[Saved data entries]

#####

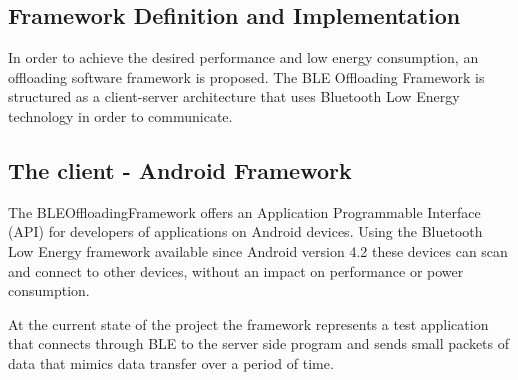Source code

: \documentclass[twoside]{article}
\begin{document}
\begin{multicols}{2}
\section{Framework Definition and Implementation}
\label{implementation}

In order to achieve the desired performance and low energy consumption, an offloading software framework is proposed. The BLE Offloading Framework is structured as a client-server architecture that uses Bluetooth Low Energy technology in order to communicate.

\subsection{The client - Android Framework}

The BLEOffloadingFramework offers an Application Programmable Interface (API) for developers of applications on Android devices. Using the Bluetooth Low Energy framework available since Android version 4.2 these devices can scan and connect to other devices, without an impact on performance or power consumption.

At the current state of the project the framework represents a test application that connects through BLE to the server side program and sends small packets of data that mimics data transfer over a period of time.




\end{multicols}
\end{document}
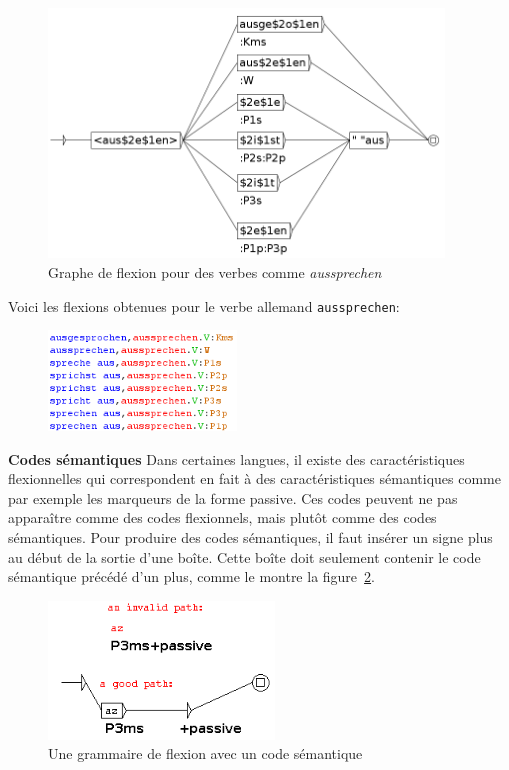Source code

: \bigskip
\begin{figure}[!ht]
\begin{center}
\includegraphics[width=10.5cm]{resources/img/fig3-Advanced_operators_with_Variables-V_aussprechen.png}
\caption{Graphe de flexion pour des verbes comme {\it aussprechen}
\label{fig-inflection-aussprechen}}
\end{center}
\end{figure}

\noindent Voici les flexions obtenues pour le verbe allemand \verb+aussprechen+:
\bigskip
\begin{figure}[!ht]
\begin{center}
\includegraphics[width=5cm]{resources/img/fig3-flexion_aussprechen2.png}
\end{center}
\end{figure}

\bigskip
\noindent \textbf{Codes sémantiques}
\noindent Dans certaines langues, il existe des caractéristiques flexionnelles qui correspondent
en fait à des caractéristiques sémantiques comme par exemple les marqueurs de la forme passive.
Ces codes peuvent ne pas apparaître comme des codes flexionnels, mais plutôt comme des codes
sémantiques. Pour produire des codes sémantiques, il faut insérer un signe plus au début de la
sortie d'une boîte. Cette boîte doit seulement contenir le code sémantique précédé d'un plus, comme
le montre la figure~\ref{fig-inflection-sem}.

\bigskip
\begin{figure}[!ht]
\begin{center}
\includegraphics[width=6cm]{resources/img/fig3-9sem.png}
\caption{Une grammaire de flexion avec un code sémantique\label{fig-inflection-sem}}
\end{center}
\end{figure}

#####

## Work instructions
From the first line through the line with "The BLEOffloadingFramework offers", output those lines of the entries above exactly, and nothing else, with the pictures left out.

## Answer section
Source code

: \documentclass[twoside]{article}
\begin{document}
\begin{multicols}{2}
\section{Framework Definition and Implementation}
\label{implementation}

In order to achieve the desired performance and low energy consumption, an offloading software framework is proposed. The BLE Offloading Framework is structured as a client-server architecture that uses Bluetooth Low Energy technology in order to communicate.

\subsection{The client - Android Framework}

The BLEOffloadingFramework offers an Application Programmable Interface (API) for developers of applications on Android devices. Using the Bluetooth Low Energy framework available since Android version 4.2 these devices can scan and connect to other devices, without an impact on performance or power consumption.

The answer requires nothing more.